Yine, KOP Projesi'nin bir diğer ayağı olan ve yapımına 2012 yılında başlanan Afşar-Hadimi Tüneli de yıllardır tamamlanamadı. Afşar Barajı'nda 2019 yılında gövde inşaatı tamamlandıktan yaklaşık iki yıl sonra su tutulmaya başlandı. Suyun geç tutulması nedeniyle Afşar Barajı'nın betonlarında çözülme ve çürümeler olduğunu 2021 yılında yerinde inceleyerek şahit olmuştuk. Gelecek Partisi Konya İl Başkanlığı olarak Afşar Barajı'nın durumunu kamuoyuna taşımamızın ardından 2021 yılında barajda göstermelik olarak su tutulmaya başlanmıştı ancak Konya Ovası susuzluktan kururken, çiftçilerimiz zor günler yaşarken yine plansızlık, ihmaller ve liyakatsizlik nedeniyle Afşar Barajı'nın suyu bir türlü Konya Ovası'na akıtılamadı çünkü Afşar Barajı'nda toplanan suyu Eğiste Barajı'na taşıyacak 18 kilometrelik Hadimi Tüneli de yıllardır bitirilemedi. Tünelin bitmemesi Afşar Barajı'nın kaderine terk edilmesine sebep oldu. Konya Ovası için önem taşıyan bir su tünelinin iktidar tarafından on bir yıldır hizmete açılamaması Hadim ve Taşkentliler kadar ovada su bekleyen çiftçilerimizi de derinden yaralamaktadır. Konya Ovası ve Konya'nın geleceği iktidar tarafından kaderine terk edilmiştir. Sayın Genel Başkanımız Ahmet Davutoğlu Başbakanlık görevine devam etmiş olsaydı Konya Ovası Projesi Konya'mıza ve Türkiye'mize şimdiye kadar çoktan kazandırılmış olacaktı. Konya Ovası Projesi tamamlanmış olsaydı Konya Ovası'ndaki tarımsal verimlilik ve çeşitlilik artacaktı, çiftçilerimiz daha fazla üretim yapacaktı, katma değeri yüksek ürünler üretilecekti; böylece gıdada ithalata bağımlılık azalacaktı, çiftçilerimiz suya ulaşmak için 300-400 metre derinliğinde kuyu açmak zorunda kalmayacaklardı, elektrik başta olmak üzere enerji maliyetleri düşecekti.

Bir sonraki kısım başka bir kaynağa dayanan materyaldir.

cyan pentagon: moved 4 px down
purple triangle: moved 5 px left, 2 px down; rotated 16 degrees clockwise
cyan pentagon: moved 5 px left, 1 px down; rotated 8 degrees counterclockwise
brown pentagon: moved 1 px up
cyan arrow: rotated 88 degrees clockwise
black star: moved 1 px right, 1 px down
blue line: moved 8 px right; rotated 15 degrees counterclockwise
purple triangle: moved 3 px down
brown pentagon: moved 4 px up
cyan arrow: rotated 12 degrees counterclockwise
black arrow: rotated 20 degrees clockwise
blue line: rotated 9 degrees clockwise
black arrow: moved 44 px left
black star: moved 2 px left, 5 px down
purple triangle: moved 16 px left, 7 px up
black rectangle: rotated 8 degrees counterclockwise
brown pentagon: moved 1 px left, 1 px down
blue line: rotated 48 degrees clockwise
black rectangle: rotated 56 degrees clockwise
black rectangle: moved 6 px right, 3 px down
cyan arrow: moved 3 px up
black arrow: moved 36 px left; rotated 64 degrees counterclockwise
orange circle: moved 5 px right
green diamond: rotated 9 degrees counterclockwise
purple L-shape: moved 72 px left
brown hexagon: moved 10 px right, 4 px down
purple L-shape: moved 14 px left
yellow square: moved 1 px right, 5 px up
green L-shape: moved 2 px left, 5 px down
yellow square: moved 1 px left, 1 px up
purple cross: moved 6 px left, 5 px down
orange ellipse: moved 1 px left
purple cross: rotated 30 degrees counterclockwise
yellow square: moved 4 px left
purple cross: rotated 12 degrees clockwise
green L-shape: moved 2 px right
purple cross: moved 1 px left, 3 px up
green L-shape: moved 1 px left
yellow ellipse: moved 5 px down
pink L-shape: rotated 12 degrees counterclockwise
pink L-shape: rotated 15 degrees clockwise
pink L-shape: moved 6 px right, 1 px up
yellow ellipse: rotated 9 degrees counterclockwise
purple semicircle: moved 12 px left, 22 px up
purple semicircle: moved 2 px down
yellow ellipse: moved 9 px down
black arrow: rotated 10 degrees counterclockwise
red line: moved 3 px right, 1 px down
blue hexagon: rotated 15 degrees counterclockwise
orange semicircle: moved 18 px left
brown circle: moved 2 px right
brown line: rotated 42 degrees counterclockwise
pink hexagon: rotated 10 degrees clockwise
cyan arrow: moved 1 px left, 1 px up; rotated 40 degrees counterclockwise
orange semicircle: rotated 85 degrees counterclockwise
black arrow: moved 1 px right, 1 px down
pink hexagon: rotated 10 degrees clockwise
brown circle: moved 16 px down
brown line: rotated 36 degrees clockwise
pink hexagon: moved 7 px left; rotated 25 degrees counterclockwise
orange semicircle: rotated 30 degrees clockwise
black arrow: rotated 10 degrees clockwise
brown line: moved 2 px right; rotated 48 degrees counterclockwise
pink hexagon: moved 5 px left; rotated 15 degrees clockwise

Konya Ovası Projesi'ni ihmal eden iktidarın önceliğinde şimdi Kanal İstanbul Projesi var. Bir grup imar rantçısının menfaati için Kanal İstanbul'u yapıyorlar. Oysa Kanal İstanbul Projesi'nin üçte 1'i maliyetine Konya Ovası Projesi'ni tamamlamak mümkün. Buradan iktidara çağrıda bulunuyorum: Gelin, sınırlı bütçe kaynaklarımızı Kanal İstanbul gibi rant projelerine değil, geleceğin stratejik alanları olan gıdaya, tarıma, çiftçimize ve en önemlisi suya ayıralım yani 85 milyonun ortak geleceğine ayıralım. Gelin, Kanal İstanbul Projesi'ne derhâl son verelim, Kanal İstanbul Projesi'ne ayrılan bütçeyi Konya Ovası Projesi'ne ve ülkemizin diğer sulama projelerine kullanalım. Bütçemizi çevre havzalardaki Fırat'ın, Kızılırmak'ın ve diğer nehirlerin suyunu İç Anadolu havzasına taşımak için kullanalım çünkü geldiğimiz nokta itibarıyla Konya Ovası'nın kurtulması için bu bir zorunluluktur. Gelin, artan kuraklıkla birlikte tarımda kendi kendimize yeterliğimizi artırmak ve gıda güvenliğimizi sağlamak için Konya Ovası Projesi'ni bir an önce tamamlayalım, milletimizin kaynaklarını yine milletimiz için kullanalım, çiftçilerimiz için kullanalım.
Genel Kurulu saygıyla selamlıyorum. (Saadet Partisi sıralarından alkışlar)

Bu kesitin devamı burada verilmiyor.